There are many things that are "not traditional in Orthodox churches" but added to such over the centuries. For example, a study of Church architecture reveals that the iconostasis as we know it today was something basically unknown to the Church during the first centuries. In fact, there was a small railing rather than the multi-tiered wall that we have today, particularly in many slavic churches.
I might also question what exactly is "wrong" with the so-called "western influence" upon Orthodoxy? Orthodoxy continues to develop... it is not stagnant. It often takes on the "t"raditions of the cultures to which it is brought. I have a great fear that many demonize the west as though this were some sort of pariah. It isn't and I truly believe that we will witness, someday, a more "westernized" Orthodox Church... a western Patriarchate.
Mentioning that the Orthodox Church is undergoing a change (i.e. pews) because some have "wantied (six) to "fit it" with our western brothers and sisters in Christ," is NOT a bad thing provided the Faith is not compromised.
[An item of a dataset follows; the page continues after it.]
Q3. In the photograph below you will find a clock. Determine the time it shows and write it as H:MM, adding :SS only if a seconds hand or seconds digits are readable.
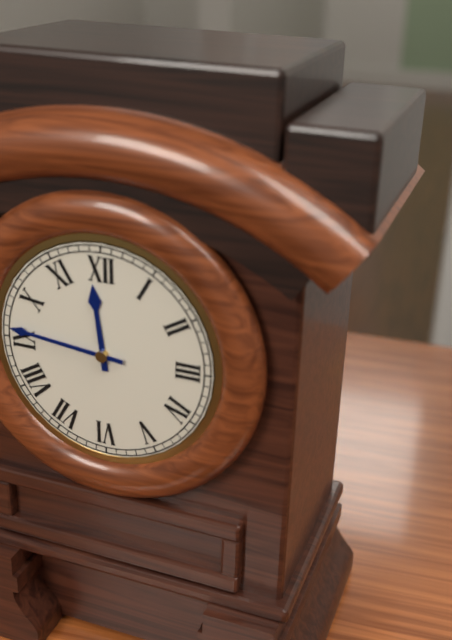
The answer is 11:46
And adding pews is certainly NOT compromising the Faith in any way, shape or form. Yes, there are liturgical reasons for which a pewless temple provides a space more conducive to certain practices. I might add, however, that some of the most moving a spiritual liturgies I've ever been in have been in temples which happened to have pews AND a great crowd of worshipers.
As I said before, my wife would be reluctant to go to church were she expected to stand for two hours. Providing a few chairs on the periphery and then having the more sanctimonious among us cast glances at us if we were to be so unholy as to sit (after all... it's for the OLD and INFIRM) is certainly not the answer. We've already seen that it provides a hot button in one particular parish. In my parish there is no hot button... it's a non-issue. Why? We have pews and those who stand are welcome to do so and those who sit not seen as less spiritual.
We need to be extremely careful we do not become like Pharisees, judging our brothers because their beards are not as long, they sit rather than stand and their lampadas do not contain pure olive oil.
You've opened up a can of worms here, Gregory, for it is an area in which the Old Calendarists and rigorists love to cast aspersions on those of us termed "modernists"!